Yesterday, I picked up another example, and while it is indeed the 1880 patent, once again it has a buttonhook rather than a corkscrew. Not that I know if a corkscrew version exists, but the patentee does mention the possibility of a corkscrew being attached instead of the buttonhook,
The blog included this section of the McDonald patent description, which explains:
This invention relates to improvements on the patent for finger-nail cutters granted to Richard W. Stewart on the 22d day of May, 1877, No. 190,989; and it consists of a spring handle made in two separate parts that are held rigidly together at one end and capable of a lateral expansion at the opposite end, by which arrangement I am enabled to secure a folding tool in each handle—as, for instance, a finger-nail cutter and cleaner in one end, similar to the one shown in Stewart’s patent above referred to, and a button – hook, corkscrew, or other suitable pocket – tool in the other end
Still, no corkscrew.
On a side note, if you look at the patent drawing there is a d d’ and d”. These represent the d buttonhook (or corkscrew if it had one) d’ a notch in the frame, and d”a little protrusion on the buttonhook (which, we really really wish was a corkscrew) that allows d the buttonhook (did I mention, I wish it was a corkscrew) to lock into place for use.
That said, if anyone of you have a folding nail file with a patent date of 1880 that includes a folding corkscrew, I would love to add it to the collection!
A couple of days ago, I was doing sort of random eBay search, and an interesting lot of openers turned up. Nothing truly rare amongst them, but there did look go be a Detroit corkscrew in the lot.
With no description of any markings on the Detroit, I checked each photo and then zoomed in.
Interesting, Briscoe Mfg., Co., Auto Parts Detroit, Mich…

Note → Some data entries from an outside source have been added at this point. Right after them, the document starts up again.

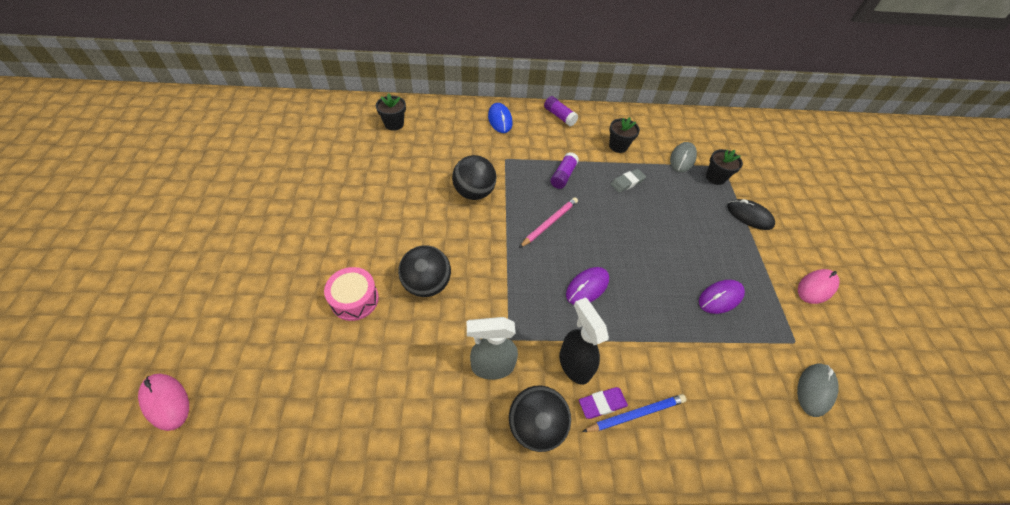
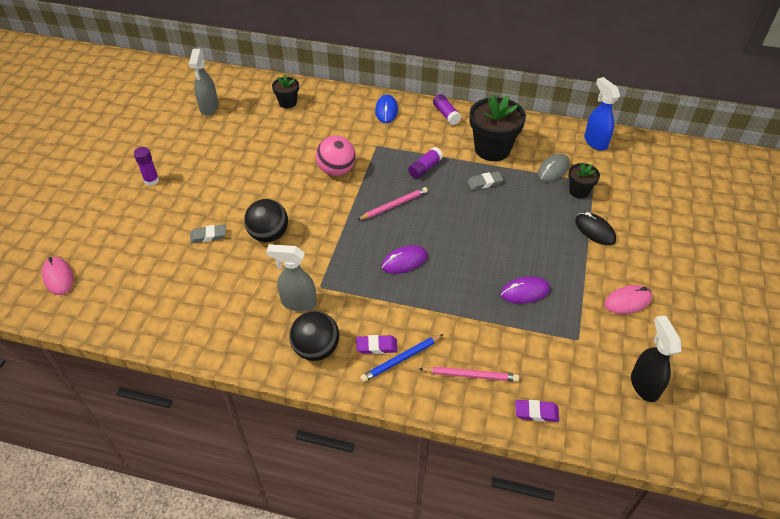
camera: 20 degrees right, 5 degrees down
(262, 240) = (151, 180): none -> purple glue stick
(307, 141) = (209, 108): none -> grey spray bottle
(354, 299) = (208, 236): pink drum -> grey eraser
(474, 192) = (336, 170): black ball -> pink ball
(574, 364) = (366, 315): black spray bottle -> black spray bottle (644, 385)
(618, 146) = (492, 149): black flower pot -> black flower pot, size x1.89
(635, 414) = (401, 359): blue pencil -> blue pencil turned 150 degrees clockwise
(705, 126) = (595, 142): none -> blue spray bottle
(716, 415) = (470, 375): none -> pink pencil
(802, 445) = (536, 412): none -> purple eraser
(815, 390) = (574, 377): grey mouse -> none

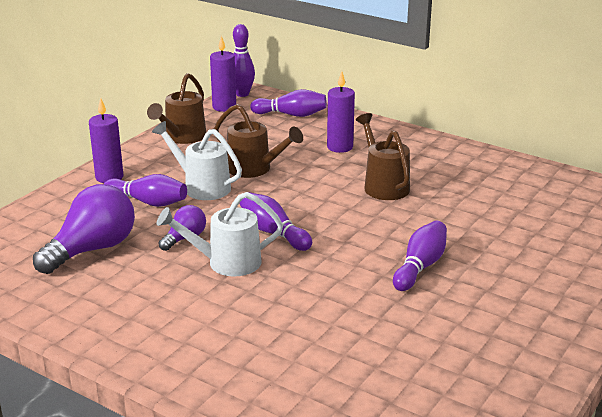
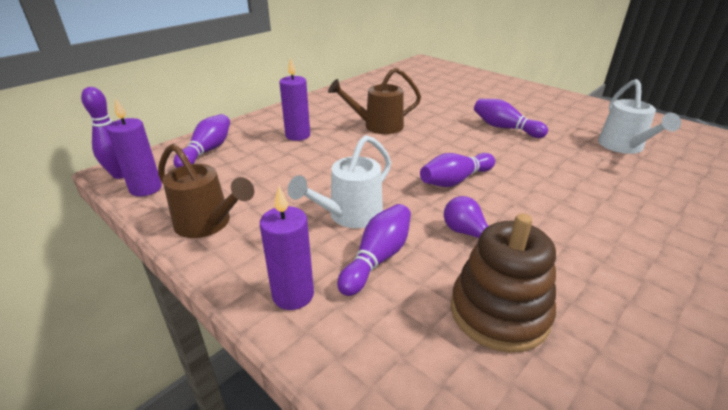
camera: 80 degrees left, 5 degrees up
(92, 249) = (499, 312): purple light bulb -> brown stacking toy
(225, 263) = (514, 210): white watering can -> white watering can (624, 147)
(255, 169) = (322, 180): brown watering can -> none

Knowing that I don’t have a Briscoe Mfg Detroit, and since it was pretty cheap, I snapped it up, and then headed off to Google who exactly was Briscoe Mfg.
And, from one search that lead to Briscoe Mfg., and an advertisement that makes mention of their patented products, the story suddenly got a lot more interesting(er).
Taking a step back, on the rare-ish Puddefoot corkscrew with the straight neck stand, the example I have is marked for the “COMPLIMENTS OF THE PUDDEFOOT SHEET METAL WORKS OF DETROIT, M.”
I know, you are asking yourself, where are you going with this Josef?
Puddefoot, was quite the inventor and was awarded multiple patents.
In 1902, he was awarded a patent for a Closure. In 1903, he was awarded patents for a Can Forming and Seaming Machine and a Corrugating Machine.
All three of which were assigned to none other than Briscoe Mfg. of Detroit.
And, clearly the relationship continued as in 1904 our sheet metal man was awarded another patent for a Pail.
This time, the patent was awarded to both Puddefoot and Briscoe.
Adding a different advertising on a Davis / Detroit / Puddefoot, is always a cool thing. Finding the connection between the advertiser and the producers of that corkscrew, just makes for an interesting story.
Do you have a corkscrew advertising Puddefoot Sheet Metal? If you do, drop me a line.
The removal of a cork from a bottle into which it has driven, is often a work of some difficulty. The implement shown in the annexed engraving, is designed to meet this difficulty. It is the invention of C. Rosenberry of Chicago, Ill. It consists of a wire grapple, made of four wires twisted together to form a handle, leaving four ends projecting and hooked to seize the cork. The hooks are made to engage the cork, by sliding a ring with a wire handle which slides through the ring of the handle of the grapple. When in taking out the cork, the grapple meets the neck of the bottle, the latter holds it firmly to its work.
We have often, in the laboratory, felt the need of such an instrument as this, when waiting time endeavoring to ensnare a cork with a string. Corks, at such times, seem endowed with an amount of sagacity which enables them to elude a noose almost as surely as a Sixth Ward rough in New York. Had such an implement as this been within our reach, we have no doubt we should have been saved many a trial to a temper not the best adapted to withstand severe strains.